Plotted data images
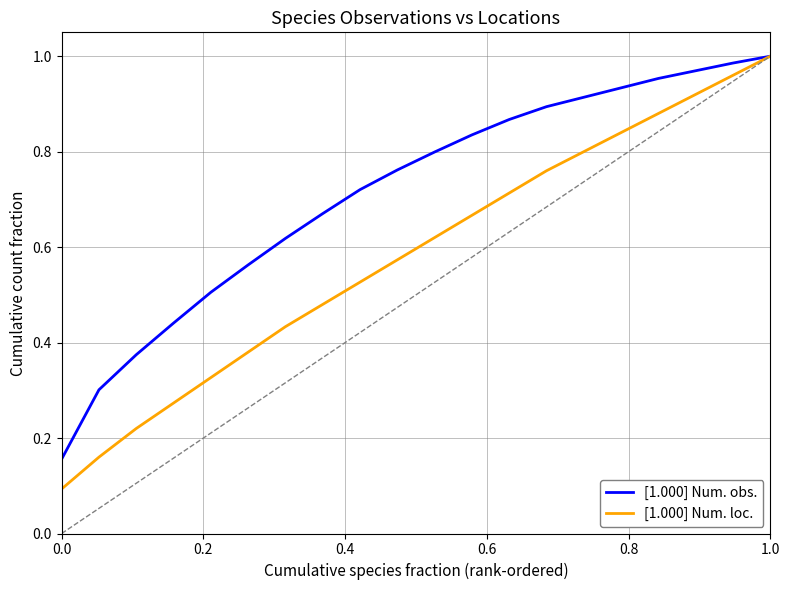

List the series in order of their overall mean, lowest first.

[1.000] Num. loc., [1.000] Num. obs.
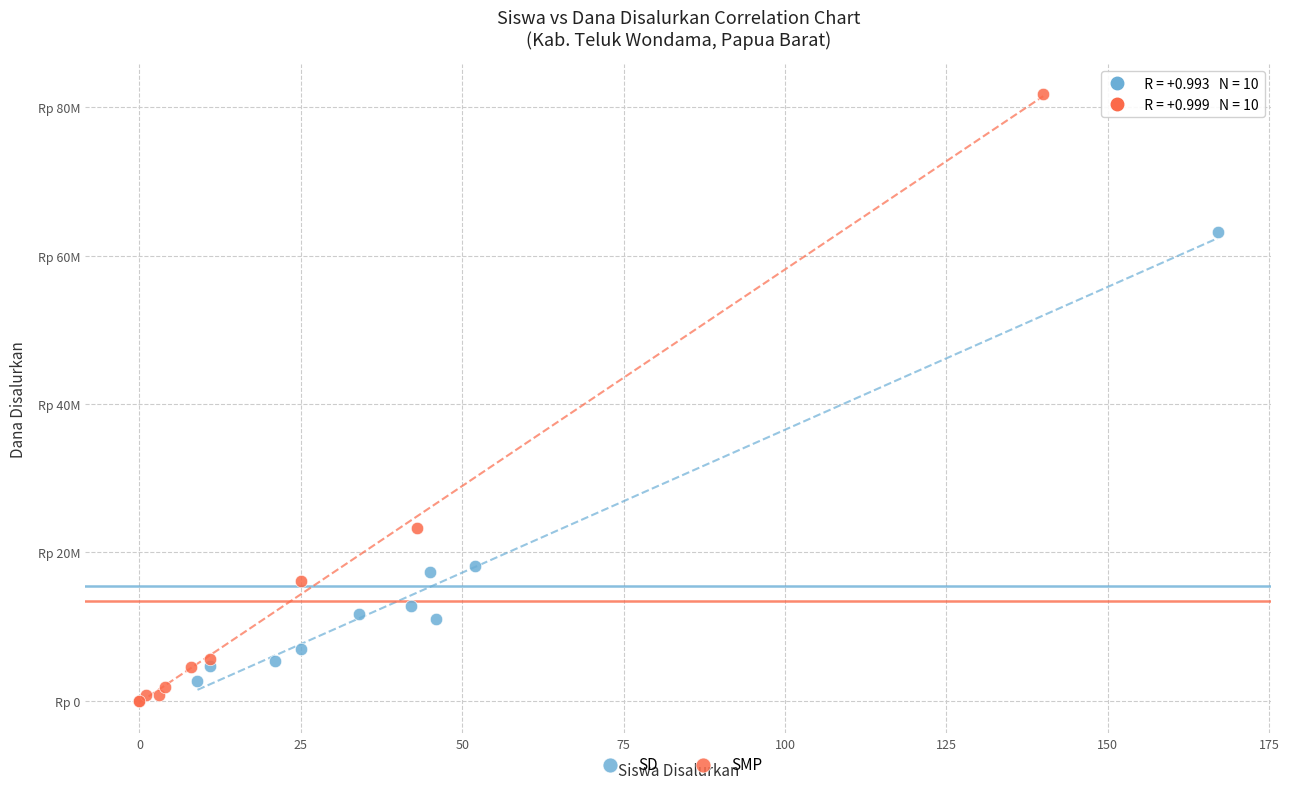

Which series contains the lowest Y value?

SMP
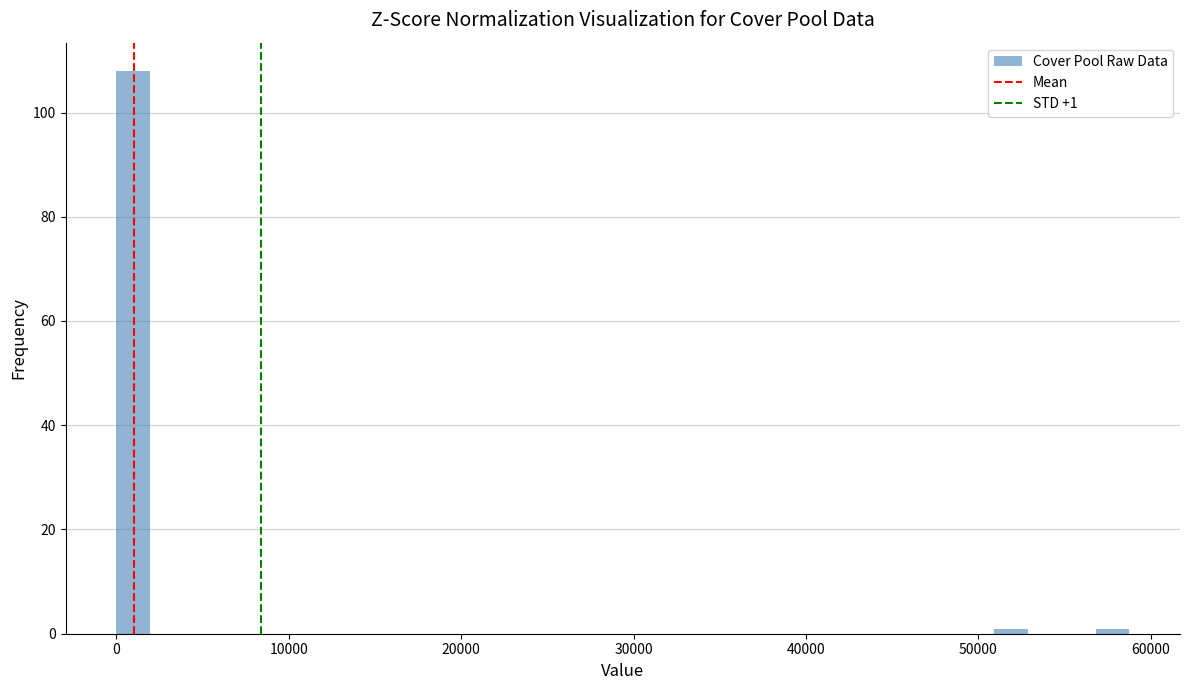

Read against the x-axis, roughly where is the centre of the tallest bar?

1000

- Work request
Rename "series" to "data set" throughout the entries, keeping everything else unchanged, and give the entries again without the pictures.

- Response for this exercise
List the data set in order of their overall mean, lowest first.

[1.000] Num. loc., [1.000] Num. obs.

Which data set contains the lowest Y value?

SMP

Read against the x-axis, roughly where is the centre of the tallest bar?

1000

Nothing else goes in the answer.